Claims:1. A system for resisting interference during a wireless transfer, wherein the system comprising:
an antenna circuit tuned on a carrier frequency from a set of carrier frequencies for a wireless transfer,
a feedback circuit, and wherein the feedback circuit generates data associated with one or more performance parameters;
a controller connected to the feedback circuit, and wherein the controller
identifies an interference in the wireless transfer based on a comparison of the performance parameters and a predefined threshold; and
generates a command based on the identification, and wherein the command comprises one of a switching command or a maintain command;
a carrier circuit connected to the controller, and wherein the carrier circuit generates one of a second carrier frequencies from the set of carrier frequencies based on the switching command; and
a resonance circuit connected to a carrier circuit, wherein the resonance circuit tunes the antenna to the second carrier frequency, thereby resisting the interference in the wireless transfer.

2. The system of claim 1, wherein the antenna coil comprises one or more of a transmitter coil and a receiver coil.

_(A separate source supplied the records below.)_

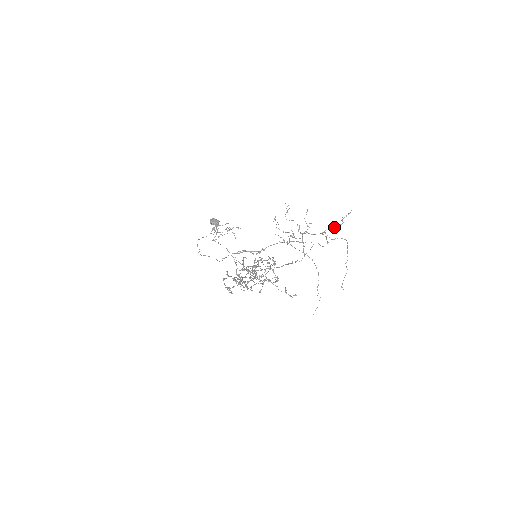
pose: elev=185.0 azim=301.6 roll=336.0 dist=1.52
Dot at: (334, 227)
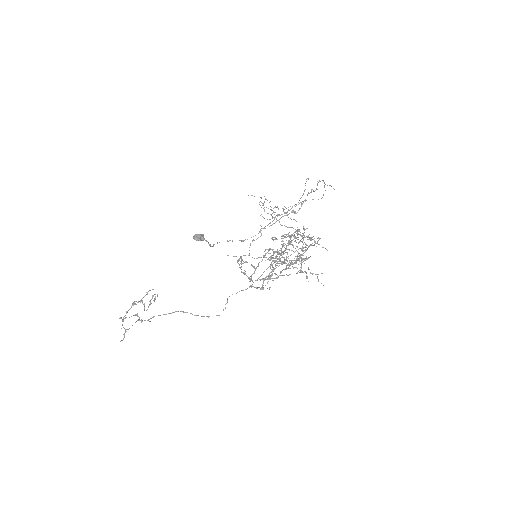
Dot at: occluded
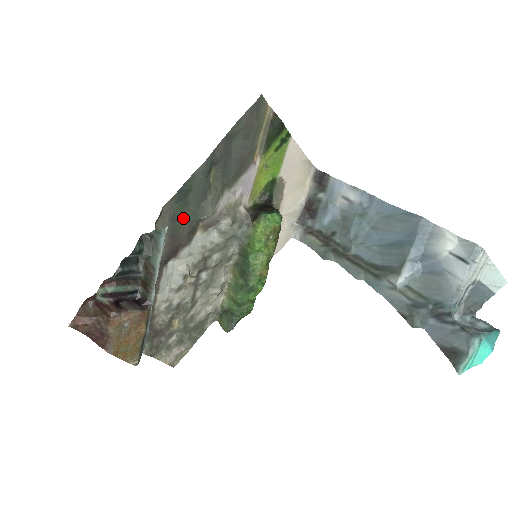
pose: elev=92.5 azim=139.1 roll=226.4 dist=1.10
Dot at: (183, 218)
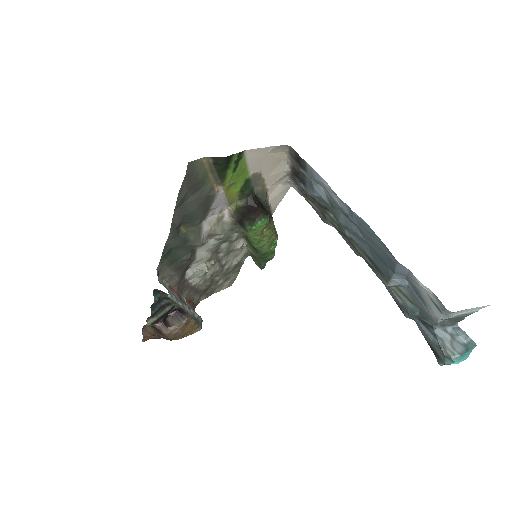
Dot at: (178, 258)
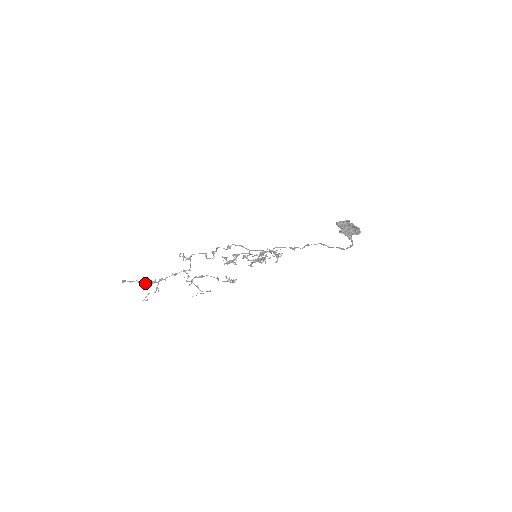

3. The system of claim 1, wherein the performance parameters comprises one or more of a bit error rate [BER], a radio frequency power efficiency, a voltage, a radio frequency in-band noise rise, a radio frequency out of band noise rise.

4. The system of claim 1, wherein the set of carrier frequencies comprises one or more harmonic carrier frequencies.

5. The system of claim 1, wherein the feedback circuit comprise a primary feedback circuit connected to a transmitter side of the antenna and a secondary feedback circuit connected to a receiver side of the antenna.

6. A method of resisting interference in a wireless transfer, wherein the method comprises:
generating, by a feedback circuit, data associated with one or more performance parameters;
identifying, by a controller, an interference based on a comparison of the performance parameters and a predefined threshold; and
generating, by the controller, a command based on the identification, and wherein the command comprises one of a switching command or a maintain command;
generating, by a carrier circuit, one of a second carrier frequencies from the set of carrier frequencies based on the switching command; and
.

7. The method of claim 6, wherein the feedback information comprises one or more of a bit error rate [BER], power efficiency, voltage, in-band/ out of band noise rise.

8. The method of claim 6, wherein the set of carrier frequencies comprises one or more harmonic carrier frequencies.

9. The method of claim 6, wherein the feedback circuit comprise a primary feedback circuit connected to a transmitter side of the antenna and a secondary feedback circuit connected to a receiver side of the antenna.